- **About this task**
From first line to last, retype the data exactly.

- **Recorded information**
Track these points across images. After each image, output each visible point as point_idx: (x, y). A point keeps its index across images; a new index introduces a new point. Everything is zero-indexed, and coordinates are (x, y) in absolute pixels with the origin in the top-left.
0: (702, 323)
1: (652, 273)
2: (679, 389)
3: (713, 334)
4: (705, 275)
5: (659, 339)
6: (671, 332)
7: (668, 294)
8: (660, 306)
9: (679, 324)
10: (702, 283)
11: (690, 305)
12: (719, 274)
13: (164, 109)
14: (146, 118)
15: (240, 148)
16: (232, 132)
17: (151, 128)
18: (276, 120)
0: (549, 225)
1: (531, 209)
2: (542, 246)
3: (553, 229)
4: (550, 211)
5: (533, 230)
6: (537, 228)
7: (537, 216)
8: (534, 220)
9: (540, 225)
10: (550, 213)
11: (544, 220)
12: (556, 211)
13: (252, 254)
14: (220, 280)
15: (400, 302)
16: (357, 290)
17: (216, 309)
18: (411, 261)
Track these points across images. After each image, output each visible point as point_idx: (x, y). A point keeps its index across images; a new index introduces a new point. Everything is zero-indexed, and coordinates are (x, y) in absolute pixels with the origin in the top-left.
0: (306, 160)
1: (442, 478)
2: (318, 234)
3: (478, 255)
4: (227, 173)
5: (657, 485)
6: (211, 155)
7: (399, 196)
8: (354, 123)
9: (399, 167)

- **Written answer**
Track these points across images. After each image, output each visible point as point_idx: (x, y). A point keeps its index across images; a new index introduces a new point. Everything is zero-indexed, and coordinates are (x, y) in absolute pixels with the origin in the top-left.
0: (702, 323)
1: (652, 273)
2: (679, 389)
3: (713, 334)
4: (705, 275)
5: (659, 339)
6: (671, 332)
7: (668, 294)
8: (660, 306)
9: (679, 324)
10: (702, 283)
11: (690, 305)
12: (719, 274)
13: (164, 109)
14: (146, 118)
15: (240, 148)
16: (232, 132)
17: (151, 128)
18: (276, 120)
0: (549, 225)
1: (531, 209)
2: (542, 246)
3: (553, 229)
4: (550, 211)
5: (533, 230)
6: (537, 228)
7: (537, 216)
8: (534, 220)
9: (540, 225)
10: (550, 213)
11: (544, 220)
12: (556, 211)
13: (252, 254)
14: (220, 280)
15: (400, 302)
16: (357, 290)
17: (216, 309)
18: (411, 261)
Track these points across images. After each image, output each visible point as point_idx: (x, y). A point keeps its index across images; a new index introduces a new point. Everything is zero-indexed, and coordinates are (x, y) in absolute pixels with the origin in the top-left.
0: (306, 160)
1: (442, 478)
2: (318, 234)
3: (478, 255)
4: (227, 173)
5: (657, 485)
6: (211, 155)
7: (399, 196)
8: (354, 123)
9: (399, 167)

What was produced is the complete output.